Porém, diariamente, em seus discursos, Marina parece negar na prática a sua retórica da nova política. Com efeito, Marina – seguindo o raciocínio economicista de Giannetti – parece acreditar realmente que ao se autonomizar mais ainda a esfera econômica brasileira, teríamos as condições objetivas favoráveis para colocar em movimento a tal democracia de alta densidade.

Desse modo, Marina defende a autonomia do banco central como uma forma do governo executivo federal, por um lado, se desprender da responsabilidade política de arbitrar as relações econômicas, e por outro lado, se liberar totalmente para poder, aí sim, exercitar a política. Da mesma maneira, seu programa de governo também insinua um recuo da função jurisdicional da Justiça do Trabalho, este, devendo se restringir apenas “a nova função de arbitragem pública”, um claro indicativo de desarmamento antecipado da crítica e da ação da Justiça do Trabalho em meio a alguma futura política federal de flexibilização e de maior precarização do trabalho.
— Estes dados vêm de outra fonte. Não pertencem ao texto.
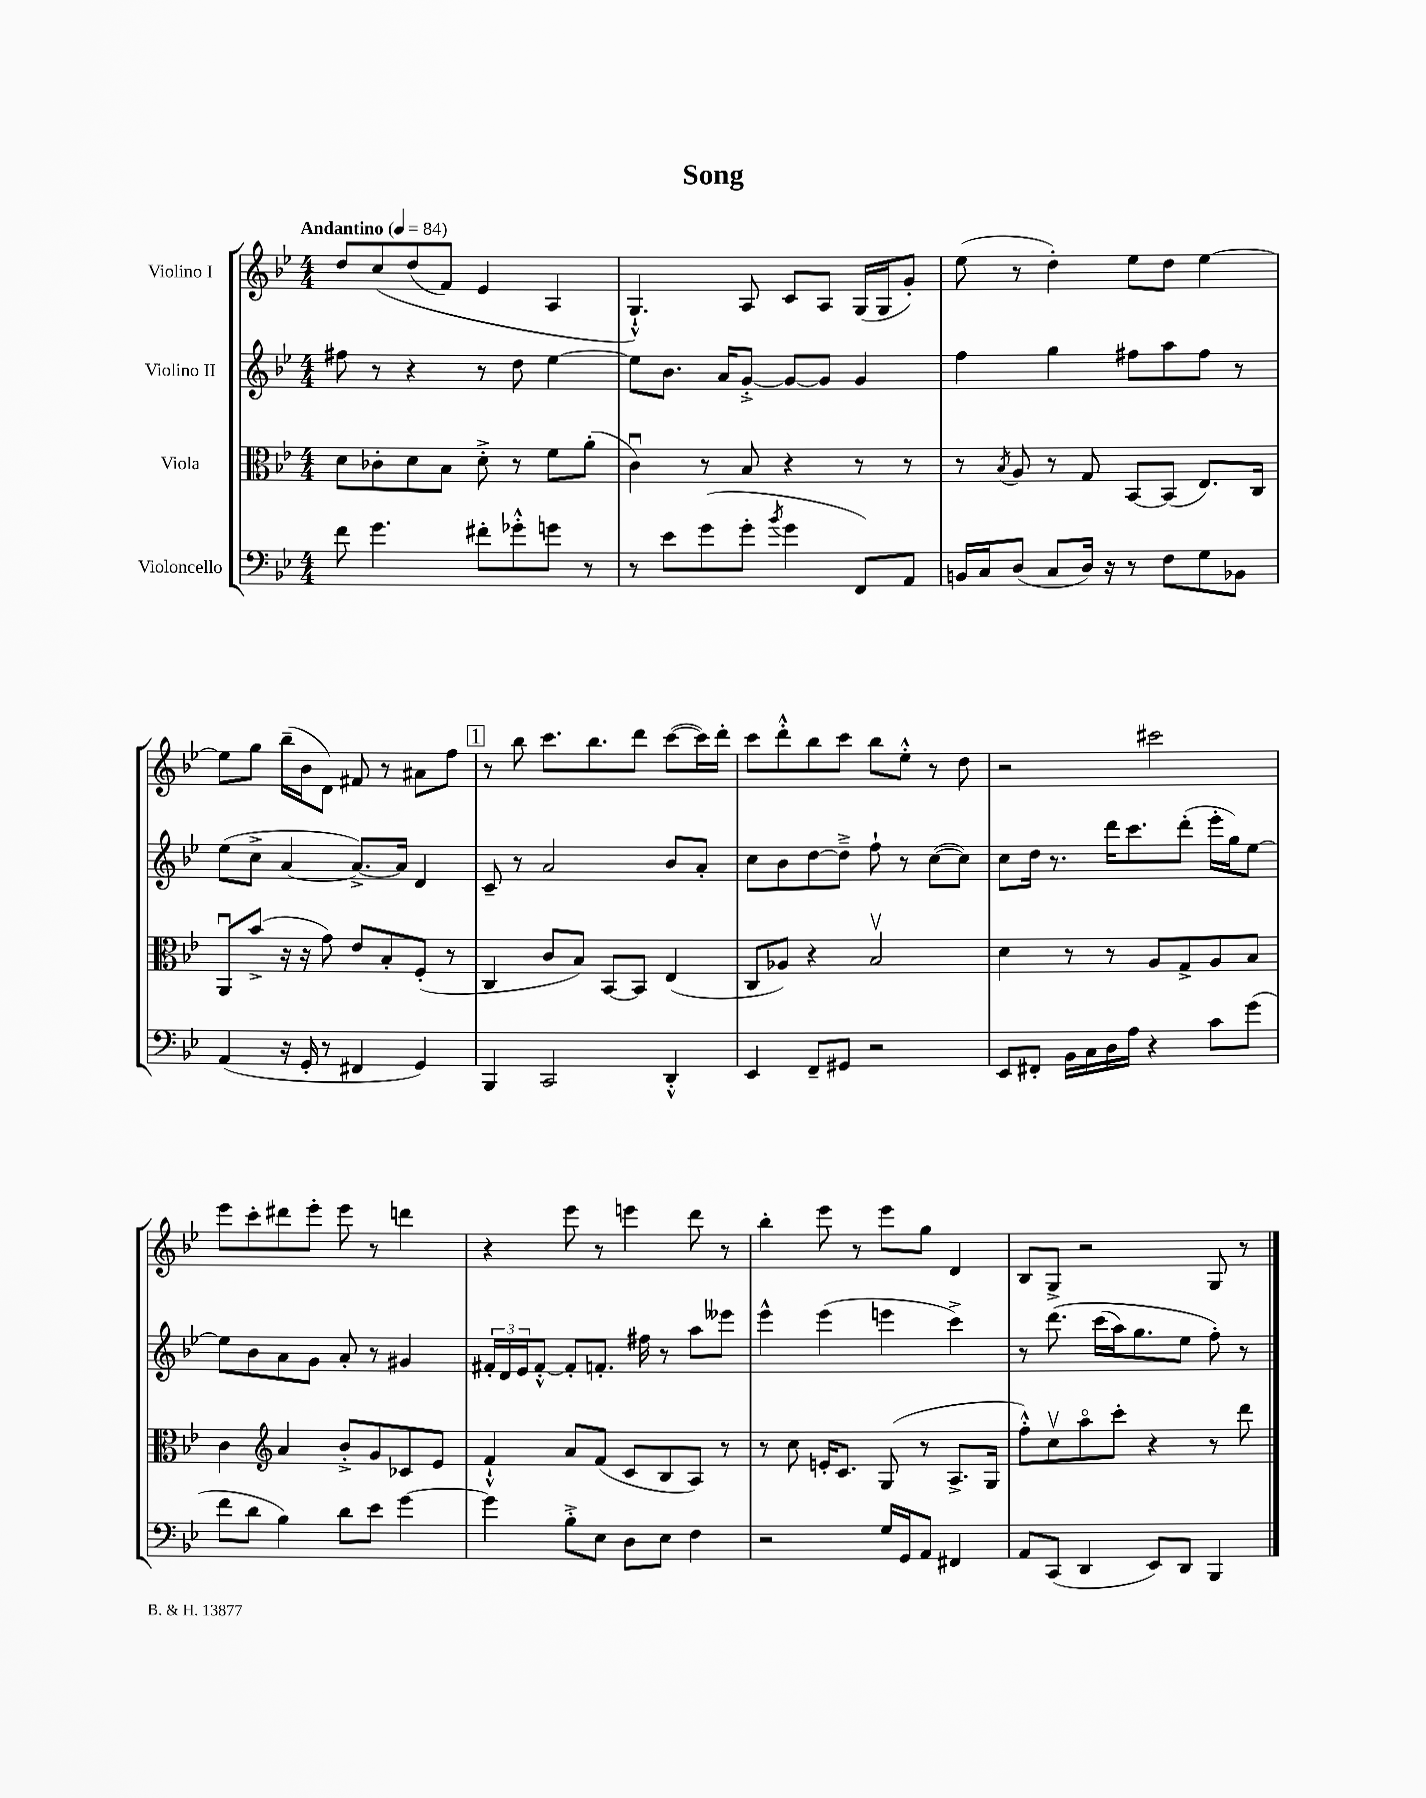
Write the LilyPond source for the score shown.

Não obstante, a erosão da retórica da nova política se confirma ainda mais quando Marina articula o mesmo discurso tecnicista sobre as razões para os casos de corrupção na Petrobrás. Diz a candidata da “nova política” que a Petrobrás vive os escândalos atuais de corrupção porque a sua gestão teria sido constituída em critérios políticos, e não exclusivamente em critérios técnicos. Com esse discurso, num duplo movimento retórico, Marina revitaliza a fé cega na pureza ética do tecnicismo e rebaixa a política a condição de prática imoral.
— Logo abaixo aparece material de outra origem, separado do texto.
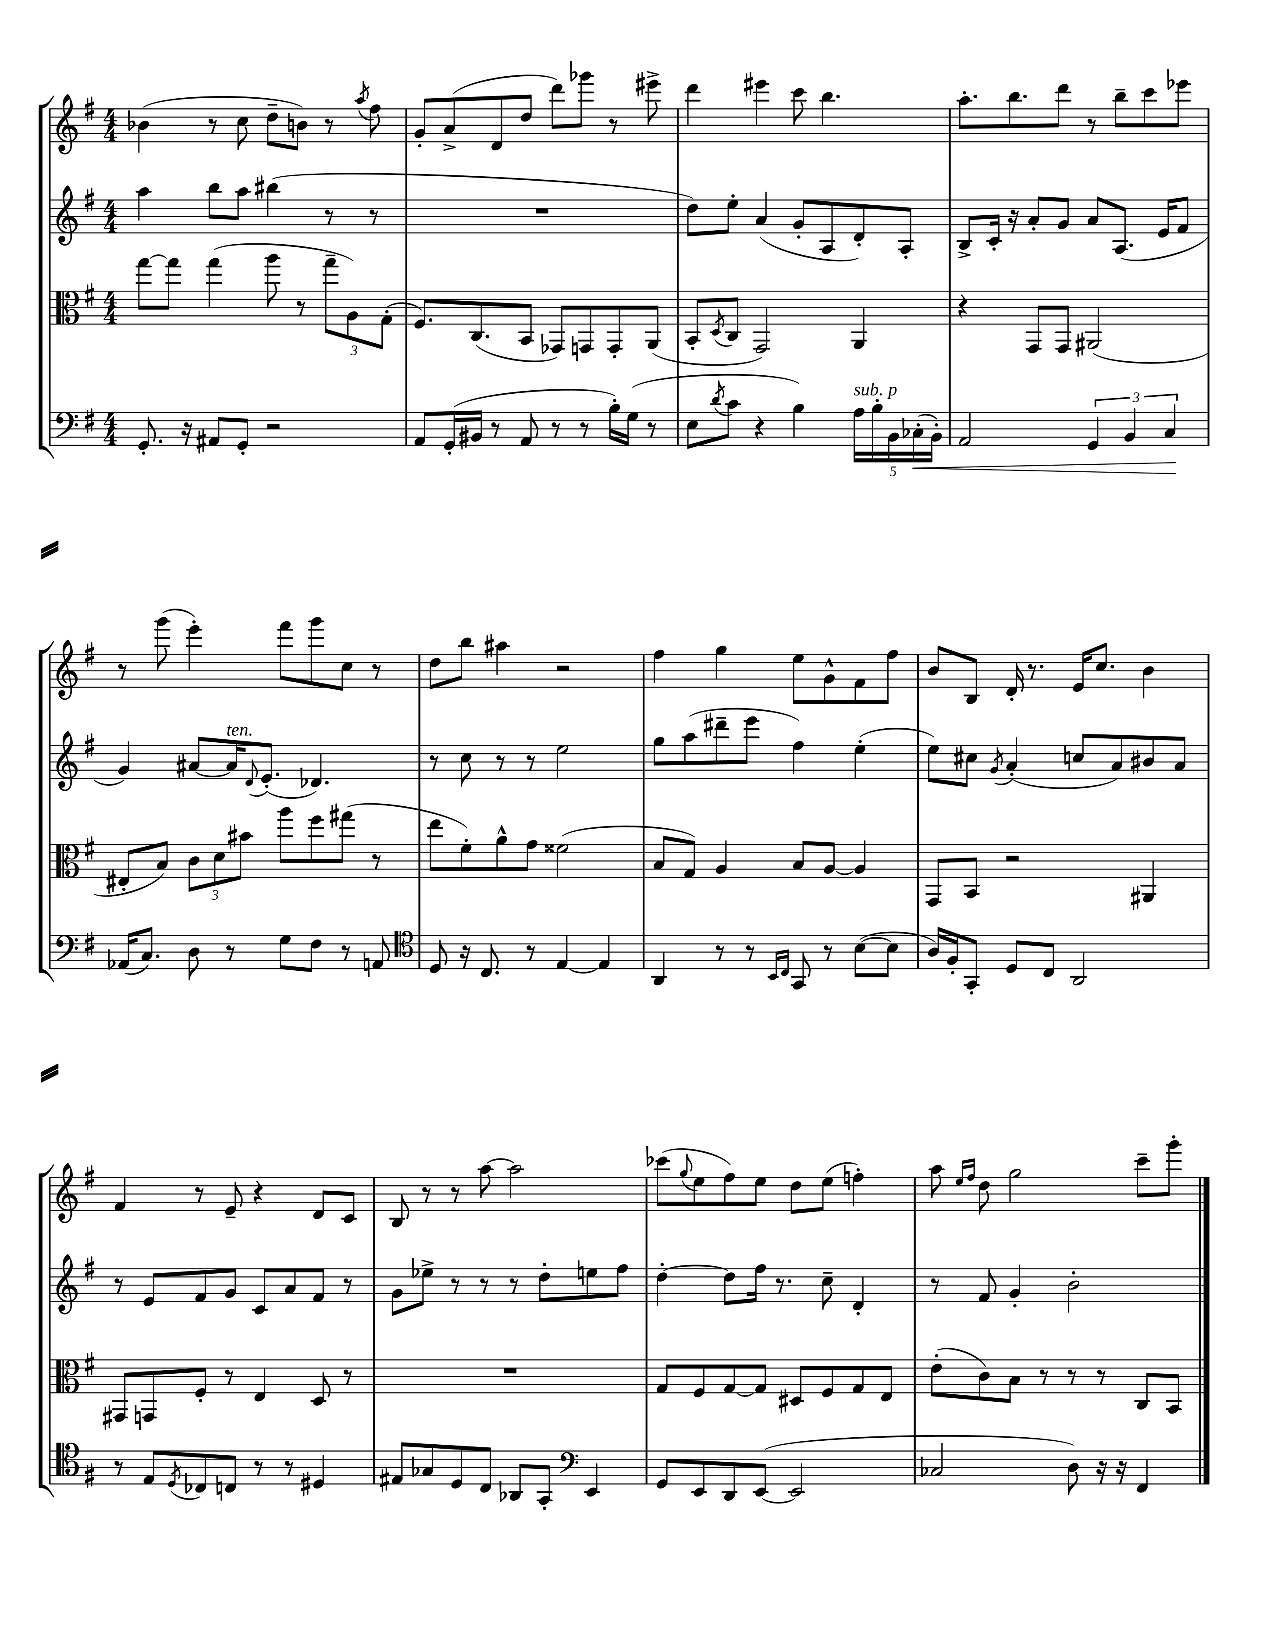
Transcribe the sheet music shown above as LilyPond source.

<<
\new StaffGroup <<
\new Staff = "s0" {
    \clef treble \key g \major \numericTimeSignature \time 4/4
    bes'4( r8 c''8 d''8-- b'8) r8 \acciaccatura { a''8 } fis''8 |
    g'8-. a'8->( d'8 d''8 d'''8) ges'''8 r8 eis'''8-> |
    d'''4 eis'''4 c'''8 b''4. |
    a''8.-. b''8. d'''8 r8 b''8-- c'''8 ees'''8 |
    r8 g'''8( e'''4-.) fis'''8 g'''8 c''8 r8 |
    d''8 b''8 ais''4 r2 |
    fis''4 g''4 e''8 g'8-^ fis'8 fis''8 |
    b'8 b8 d'16-. r8. e'16 c''8. b'4 |
    fis'4 r8 e'8-- r4 d'8 c'8 |
    b8 r8 r8 a''8~ a''2 |
    ces'''8( \appoggiatura { g''8 } e''8 fis''8) e''8 d''8 e''8( f''4-.) |
    a''8 \grace { e''16 fis''16 } d''8 g''2 c'''8-- g'''8-. \bar "|." |
}
\new Staff = "s1" {
    \clef treble \key g \major \numericTimeSignature \time 4/4
    a''4 b''8 a''8 bis''4( r8 r8 |
    R1 |
    d''8) e''8-. a'4( g'8-. a8 d'8-.) a8-. |
    b8-> c'16-. r16 a'8-. g'8 a'8 a8.( e'16 fis'8 |
    g'4) ais'8~ ais'16^\markup { \italic "ten." } \appoggiatura { d'8 } e'8.-.( des'4.) |
    r8 c''8 r8 r8 e''2 |
    g''8 a''8( dis'''8-- e'''8 fis''4) e''4-.( |
    e''8) cis''8 \acciaccatura { g'8 } a'4-.( c''8 a'8) bis'8 a'8 |
    r8 e'8 fis'8 g'8 c'8 a'8 fis'8 r8 |
    g'8 ees''8-> r8 r8 r8 d''8-. e''8 fis''8 |
    d''4~-. d''8 fis''16 r8. c''8-- d'4-. |
    r8 fis'8 g'4-. b'2-. \bar "|." |
}
\new Staff = "s2" {
    \clef alto \key g \major \numericTimeSignature \time 4/4
    g''8~ g''8 g''4( a''8 r8 \tuplet 3/2 { g''8-- a8) g8-.( } |
    fis8.) c8.( b,8 ges,8) g,8 g,8-. a,8( |
    b,8-. \acciaccatura { d8 } c8 g,2) a,4 |
    r4 g,8 g,8 ais,2( |
    eis8-. b8) \tuplet 3/2 { c'8 d'8 bis'8 } a''8 fis''8 gis''8( r8 |
    e''8 fis'8-.) a'8-^ g'8 fisis'2( |
    b8 g8) a4 b8 a8~ a4 |
    g,8 b,8 r2 ais,4 |
    gis,8 g,8 fis8-. r8 e4 d8 r8 |
    R1 |
    g8 fis8 g8~ g8 dis8 fis8 g8 e8 |
    e'8-.( c'8) b8 r8 r8 r8 c8 b,8 \bar "|." |
}
\new Staff = "s3" {
    \clef bass \key g \major \numericTimeSignature \time 4/4
    g,8.-. r16 ais,8 g,8-. r2 |
    a,8 g,16-.( bis,16 r8 a,8 r8 r8 b16-.) g16( r8 |
    e8 \acciaccatura { d'8 } c'8 r4 b4) \tuplet 5/4 { a16^\markup { \italic "sub. p" } b16-. b,16 ces16-.\<( b,16-.) } |
    a,2 \tuplet 3/2 { g,4 b,4 c4\! } |
    aes,16( c8.) d8 r8 g8 fis8 r8 a,8 |
    \clef tenor d8 r16 c8. r8 e4~ e4 |
    a,4 r8 r8 \grace { b,16 c16 } g,8 r8 b8~( b8 |
    a16) fis16-. g,8-. d8 c8 a,2 |
    r8 e8 \acciaccatura { d8 } ces8 c8 r8 r8 dis4 |
    eis8 ges8 d8 c8 aes,8 g,8-. \clef bass e,4 |
    g,8 e,8 d,8 e,8~( e,2 |
    ces2 d8) r16 r16 fis,4 \bar "|." |
}
>>
>>
\layout { \context { \Score \remove "Bar_number_engraver" } }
Para uma leitora de Hannah Arendt,  soa contraditório com a compreensão de política da filósofa alemã, os gestos pró-tecnicismo de Marina. Em sua defesa do monopólio tecnico e especializado na condução da política econômica nacional, Marina está negando ou esquecendo um dos aprendizados morais mais consistentes, decorrente da leitura dos escritos políticos de Arendt:  a técnica não deve negar a política jamais. Quando isso ocorre, alertava Arendt, temos as portas abertas para a “banalização do mal”.  Adolf Eichmann (um técnico habilidoso que serviu ao regime nazista) não era um “político”, avisou Arendt. Eichmann era a materialização de um “tecnicismo mórbido e estéril”. A substituição da ação comunicativa (política) pela razão instrumental (técnica) e, portanto, a negação da vida.
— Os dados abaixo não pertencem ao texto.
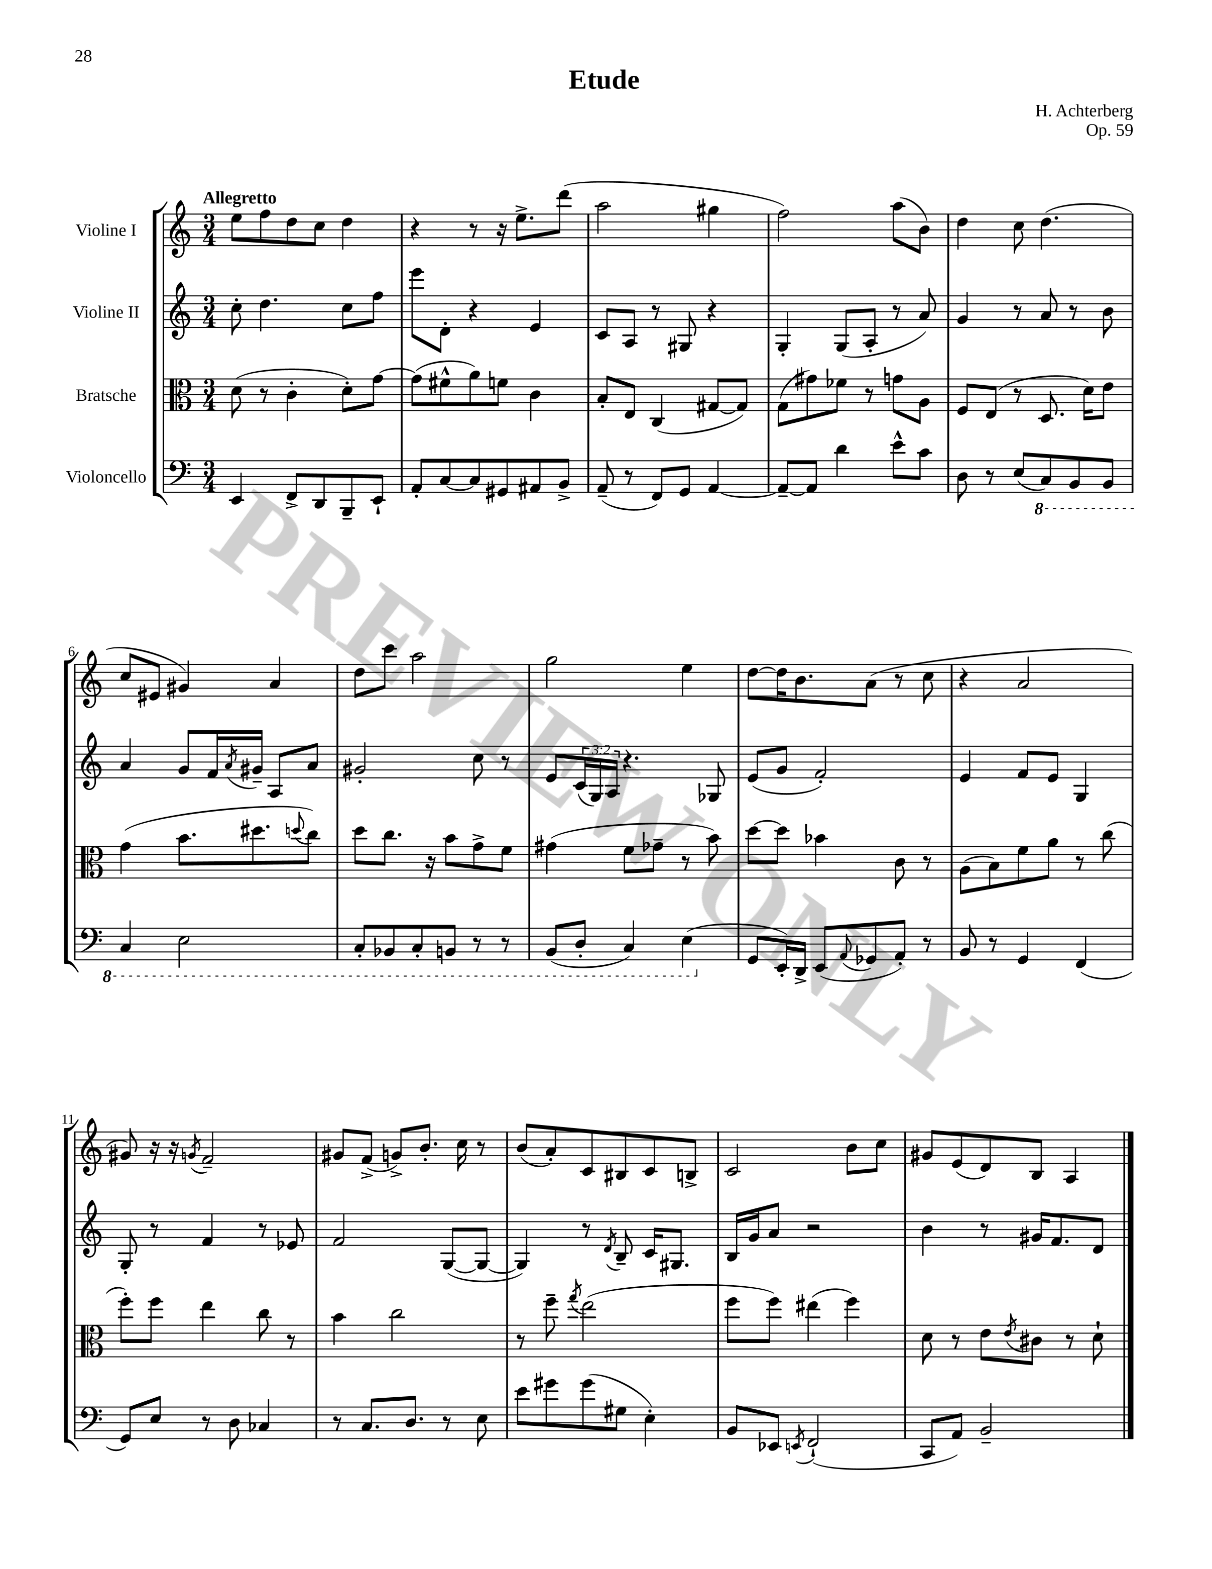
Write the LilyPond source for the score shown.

\header { title = "Etude" composer = "H. Achterberg" opus = "Op. 59" }
<<
\new StaffGroup <<
\new Staff = "s0" \with { instrumentName = "Violine I" } {
    \clef treble \key c \major \numericTimeSignature \time 3/4 \tempo "Allegretto"
    e''8 f''8 d''8 c''8 d''4 |
    r4 r8 r16 e''8.-> d'''8( |
    a''2 gis''4 |
    f''2) a''8( b'8) |
    d''4 c''8 d''4.( |
    c''8 eis'8 gis'4) a'4 |
    d''8 c'''8 a''2 |
    g''2 e''4 |
    d''8~ d''16 b'8. a'8( r8 c''8 |
    r4 a'2 |
    gis'8) r16 r16 \acciaccatura { g'8 } f'2-- |
    gis'8 f'8->( g'8->) b'8.-. c''16 r8 |
    b'8( a'8-.) c'8 bis8 c'8 b8-> |
    c'2 b'8 c''8 |
    gis'8 e'8( d'8) b8 a4 \bar "|." |
}
\new Staff = "s1" \with { instrumentName = "Violine II" } {
    \clef treble \key c \major \numericTimeSignature \time 3/4 \override Staff.TupletNumber.text = #tuplet-number::calc-fraction-text
    c''8-. d''4. c''8 f''8 |
    e'''8 d'8-. r4 e'4 |
    c'8 a8 r8 gis8 r4 |
    g4-. g8( a8-. r8 a'8) |
    g'4 r8 a'8 r8 b'8 |
    a'4 g'8 f'16 \acciaccatura { a'8 } gis'16-- a8 a'8 |
    gis'2-. c''8 r8 |
    e'8 \tuplet 3/2 { c'16( g16) a16 } r4. ges8 |
    e'8( g'8 f'2-.) |
    e'4 f'8 e'8 g4 |
    g8-. r8 f'4 r8 ees'8 |
    f'2 g8~( g8~ |
    g4) r8 \acciaccatura { d'8 } b8-- c'16 gis8. |
    b16 g'16 a'8 r2 |
    b'4 r8 gis'16 f'8. d'8 \bar "|." |
}
\new Staff = "s2" \with { instrumentName = "Bratsche" } {
    \clef alto \key c \major \numericTimeSignature \time 3/4
    d'8( r8 c'4-. d'8-.) g'8~ |
    g'8( fis'8-^ a'8) f'8 c'4 |
    b8-. e8 c4( gis8~ gis8) |
    g8( gis'8) fes'8 r8 g'8 a8 |
    f8 e8( r8 d8. d'16) e'8 |
    g'4( b'8. dis''8. \appoggiatura { d''8 } c''8) |
    d''8 c''8. r16 b'8 g'8-> f'8 |
    gis'4( f'8 ges'8-- r8 b'8) |
    d''8~ d''8 bes'4 c'8 r8 |
    a8( b8) f'8 a'8 r8 c''8( |
    f''8-.) f''8 e''4 c''8 r8 |
    b'4 c''2 |
    r8 f''8-- \acciaccatura { g''8 } e''2( |
    f''8 f''8) eis''4( f''4) |
    d'8 r8 e'8 \acciaccatura { e'8 } cis'8 r8 d'8-! \bar "|." |
}
\new Staff = "s3" \with { instrumentName = "Violoncello" } {
    \clef bass \key c \major \numericTimeSignature \time 3/4
    e,4 f,8-> d,8 b,,8-- e,8-! |
    a,8-. c8~ c8 gis,8 ais,8 b,8-> |
    a,8--( r8 f,8) g,8 a,4~ |
    a,8~-- a,8 d'4 e'8-^ c'8 |
    d8 r8 e8( \ottava #-1 c,8) b,,8 b,,8 |
    c,4 e,2 |
    c,8-. bes,,8 c,8-. b,,8 r8 r8 |
    b,,8( d,8-. c,4) e,4( \ottava #0 |
    g,8 e,16-.) d,16-> e,8( \appoggiatura { a,8 } ges,8 a,8-.) r8 |
    b,8 r8 g,4 f,4( |
    g,8) e8 r8 d8 ces4 |
    r8 c8. d8. r8 e8 |
    e'8 gis'8 gis'8( gis8 e4-.) |
    b,8 ees,8 \acciaccatura { e,8 } f,2-!( |
    c,8 a,8) b,2-- \bar "|." |
}
>>
>>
Ao criticar a “realpolitik” do sistema político brasileiro, Marina eleva moralmente o sentido da política, assim como fez Hannah Arendt. Mas ao defender a despolitização das relações econômicas e de trabalho, Marina acaba traindo a filosofia política de Arendt e legitima o trabalho técnico de um futuro Eichmann da economia.

Carlos Freitas

Sociólogo e Professor Doutor do Departamento de Ciências Sociais da UFRN. Interesse por temas de Cultura Política e Sociedade. Contato profissional: calfreitas@hotmail.com

Comments are closed.

Política

O governo do PT e a sofrida classe média

Política

Marina e as bombas semióticas do "Sim!" e do "Storytelling"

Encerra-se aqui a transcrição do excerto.